Family Based Immigration
This article provides answers to common questions about family-based immigration. Specifically, it discusses getting a "green card" for a family member. This article was written by American Gateways.
United States citizens can petition for their spouses, parents, children, and siblings. Lawful permanent residents (green card holders) can petition for their spouses and unmarried children.
The steps and requirements for getting a green card differ for each person, and depend on the petitioner’s immigration status and relationship to the family member. There are several things that will be considered, such as:
- If the person requesting (the petitioner) is a U.S. citizen or a lawful permanent resident;
- The relationship between the immigrant and the U.S. citizen (or lawful permanent resident) petitioner (parent, spouse, brother, etc.);
- The country where the immigrant is from;
- If the immigrant is in the U.S. and how they entered (visa or unauthorized entry).
Immigration law is complicated and making mistakes can be serious. If your family member is in the U.S. without legal status, and files an improper application for a green card, they risk deportation. Talk to an immigration attorney before you do anything.
Follow these instructions to apply for a green card for an immediate relative of a U.S. citizen:
If your immediate relative has previously lived in the U.S. without any legal status, they may be ineligible for a green card, or they may require a waiver, depending on the circumstances. Consult an immigration attorney before you file any immigration application.

_Dataset records_
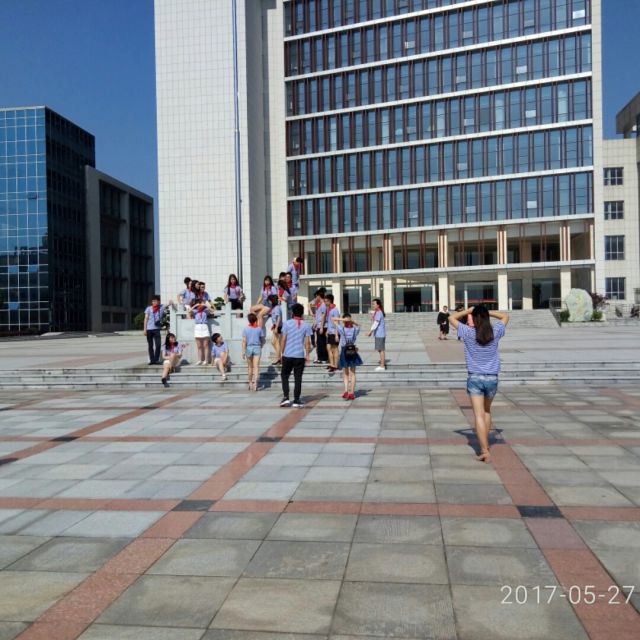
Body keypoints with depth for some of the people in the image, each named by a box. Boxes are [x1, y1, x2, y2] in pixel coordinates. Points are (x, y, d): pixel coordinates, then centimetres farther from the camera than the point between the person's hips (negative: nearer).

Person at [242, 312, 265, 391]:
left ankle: (250, 384, 22)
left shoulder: (246, 329, -2)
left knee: (250, 367, 14)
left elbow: (244, 341, -6)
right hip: (257, 348, -1)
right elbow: (262, 340, 5)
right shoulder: (259, 328, -1)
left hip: (249, 348, 1)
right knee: (256, 367, -6)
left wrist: (243, 352, -4)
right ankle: (255, 383, -19)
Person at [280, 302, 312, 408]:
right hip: (300, 355, 1)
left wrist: (282, 352, 8)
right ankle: (296, 401, 5)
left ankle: (286, 398, 5)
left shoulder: (287, 323, -1)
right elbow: (307, 342, -1)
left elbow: (283, 340, -2)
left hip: (287, 355, 0)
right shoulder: (306, 326, 2)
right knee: (298, 378, 4)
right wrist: (307, 355, 7)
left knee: (284, 375, 14)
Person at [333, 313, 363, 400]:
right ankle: (352, 393, 10)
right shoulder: (355, 329, -5)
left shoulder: (341, 329, -11)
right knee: (352, 373, 10)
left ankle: (346, 390, -7)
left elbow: (334, 319, -3)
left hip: (344, 352, -1)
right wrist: (353, 322, 1)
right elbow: (357, 325, 20)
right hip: (353, 351, 1)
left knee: (345, 374, 11)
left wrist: (342, 320, -16)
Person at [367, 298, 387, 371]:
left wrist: (370, 331, -19)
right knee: (380, 349, 15)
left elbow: (376, 323, -21)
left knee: (381, 349, -4)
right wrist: (371, 331, 18)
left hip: (380, 334, -10)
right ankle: (382, 364, 22)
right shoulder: (376, 312, 13)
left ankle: (382, 366, 0)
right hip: (378, 334, 10)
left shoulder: (379, 313, -16)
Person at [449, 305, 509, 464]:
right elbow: (505, 316, 18)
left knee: (479, 414, -5)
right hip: (492, 378, 3)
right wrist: (488, 312, 13)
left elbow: (452, 318, 6)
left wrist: (468, 310, 12)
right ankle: (485, 443, 32)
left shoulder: (468, 333, -8)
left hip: (475, 378, -3)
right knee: (487, 411, 23)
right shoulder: (495, 332, -3)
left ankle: (485, 450, -14)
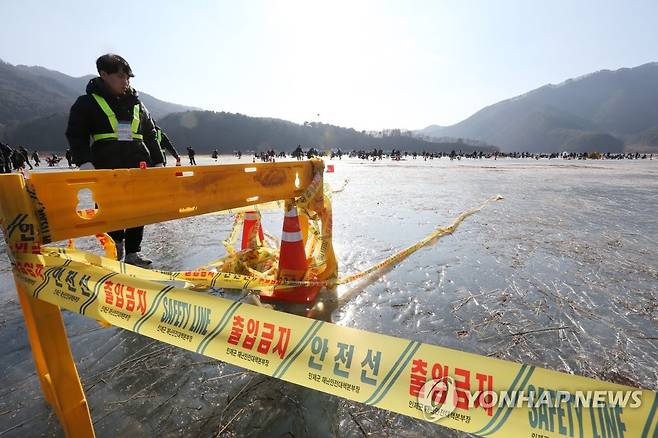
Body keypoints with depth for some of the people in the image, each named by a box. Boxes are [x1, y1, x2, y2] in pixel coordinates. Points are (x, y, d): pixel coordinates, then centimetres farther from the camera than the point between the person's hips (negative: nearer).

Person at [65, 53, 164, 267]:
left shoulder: (137, 104, 16)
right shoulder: (88, 102, 6)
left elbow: (151, 136, 17)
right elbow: (76, 135, 0)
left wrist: (158, 162, 10)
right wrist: (84, 162, -13)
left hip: (139, 165, 3)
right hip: (106, 167, -3)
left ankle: (133, 253, 13)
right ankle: (115, 245, 22)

_What needs to be done_
Can you retype the part of the family-based immigration article that opens with "United States citizens" and closes with "and unmarried children."? Work from the family-based immigration article only.

_Solved problem_
United States citizens can petition for their spouses, parents, children, and siblings. Lawful permanent residents (green card holders) can petition for their spouses and unmarried children.